[Human keypoint data]
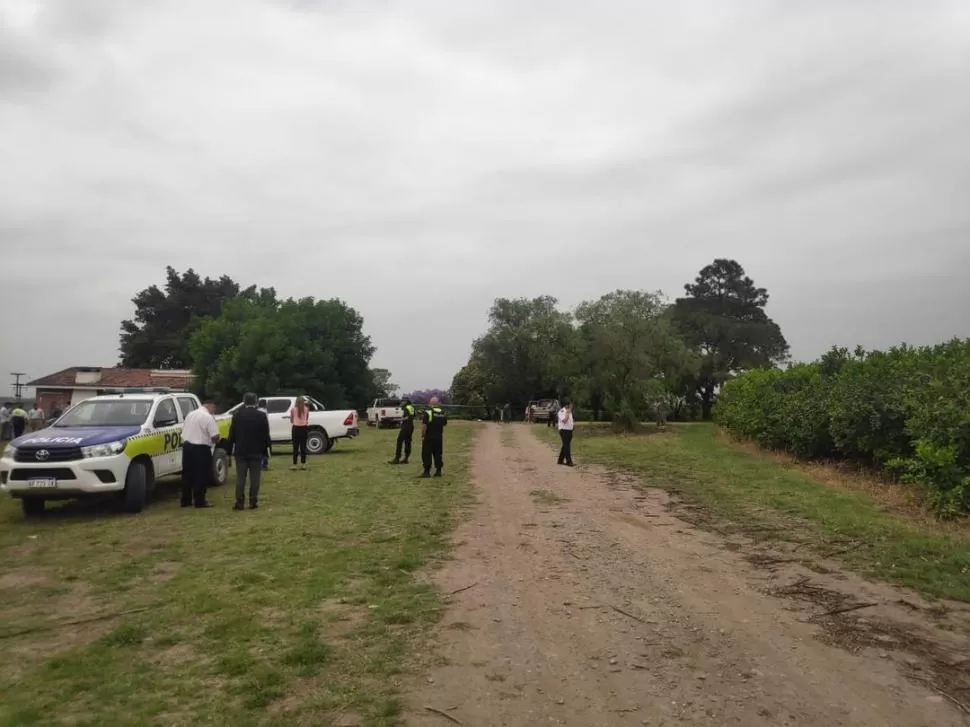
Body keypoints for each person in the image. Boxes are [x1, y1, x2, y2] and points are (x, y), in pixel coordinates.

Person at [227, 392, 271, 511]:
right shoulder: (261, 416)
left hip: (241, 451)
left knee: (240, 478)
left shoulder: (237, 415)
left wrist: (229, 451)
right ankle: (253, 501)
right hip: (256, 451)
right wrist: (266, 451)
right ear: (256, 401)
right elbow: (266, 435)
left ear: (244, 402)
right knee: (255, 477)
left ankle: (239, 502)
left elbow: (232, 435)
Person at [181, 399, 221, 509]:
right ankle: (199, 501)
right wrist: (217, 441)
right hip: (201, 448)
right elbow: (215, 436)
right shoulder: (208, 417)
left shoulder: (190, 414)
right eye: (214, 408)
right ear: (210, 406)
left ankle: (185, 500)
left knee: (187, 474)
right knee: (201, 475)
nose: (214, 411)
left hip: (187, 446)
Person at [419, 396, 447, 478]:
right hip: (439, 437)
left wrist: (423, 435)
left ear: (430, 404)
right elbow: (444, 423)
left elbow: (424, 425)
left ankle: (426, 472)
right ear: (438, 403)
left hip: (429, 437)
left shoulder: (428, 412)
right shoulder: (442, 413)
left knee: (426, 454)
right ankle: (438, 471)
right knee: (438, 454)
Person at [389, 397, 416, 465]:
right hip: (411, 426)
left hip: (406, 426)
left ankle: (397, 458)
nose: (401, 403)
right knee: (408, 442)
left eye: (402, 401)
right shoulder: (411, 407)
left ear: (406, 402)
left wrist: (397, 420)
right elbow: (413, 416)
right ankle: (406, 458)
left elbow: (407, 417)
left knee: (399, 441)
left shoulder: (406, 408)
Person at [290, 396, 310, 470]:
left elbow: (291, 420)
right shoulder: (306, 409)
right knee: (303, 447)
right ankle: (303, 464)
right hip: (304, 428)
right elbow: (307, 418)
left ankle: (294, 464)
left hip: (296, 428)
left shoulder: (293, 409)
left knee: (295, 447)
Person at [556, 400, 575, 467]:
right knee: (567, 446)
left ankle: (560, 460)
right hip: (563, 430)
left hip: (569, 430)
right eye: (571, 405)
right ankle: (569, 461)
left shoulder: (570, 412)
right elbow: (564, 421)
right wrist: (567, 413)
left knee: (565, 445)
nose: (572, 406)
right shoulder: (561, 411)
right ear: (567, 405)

---

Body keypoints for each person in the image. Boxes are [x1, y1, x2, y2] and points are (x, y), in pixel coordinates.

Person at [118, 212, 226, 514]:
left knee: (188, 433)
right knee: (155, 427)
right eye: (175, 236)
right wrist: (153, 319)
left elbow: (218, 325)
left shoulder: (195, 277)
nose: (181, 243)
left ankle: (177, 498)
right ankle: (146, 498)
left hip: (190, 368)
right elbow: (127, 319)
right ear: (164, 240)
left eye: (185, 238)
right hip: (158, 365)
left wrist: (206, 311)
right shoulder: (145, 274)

• **TASK PROMPT**: Within the data above, the span starting at the line containing "right ear: (210, 406)" and ending at the line containing "left hip: (406, 426)" is to be retyped exactly, with no other lines.

• **SOLUTION**:
right ear: (210, 406)
left ankle: (185, 500)
left knee: (187, 474)
right knee: (201, 475)
nose: (214, 411)
left hip: (187, 446)
Person at [419, 396, 447, 478]:
right hip: (439, 437)
left wrist: (423, 435)
left ear: (430, 404)
right elbow: (444, 423)
left elbow: (424, 425)
left ankle: (426, 472)
right ear: (438, 403)
left hip: (429, 437)
left shoulder: (428, 412)
right shoulder: (442, 413)
left knee: (426, 454)
right ankle: (438, 471)
right knee: (438, 454)
Person at [389, 397, 416, 465]:
right hip: (411, 426)
left hip: (406, 426)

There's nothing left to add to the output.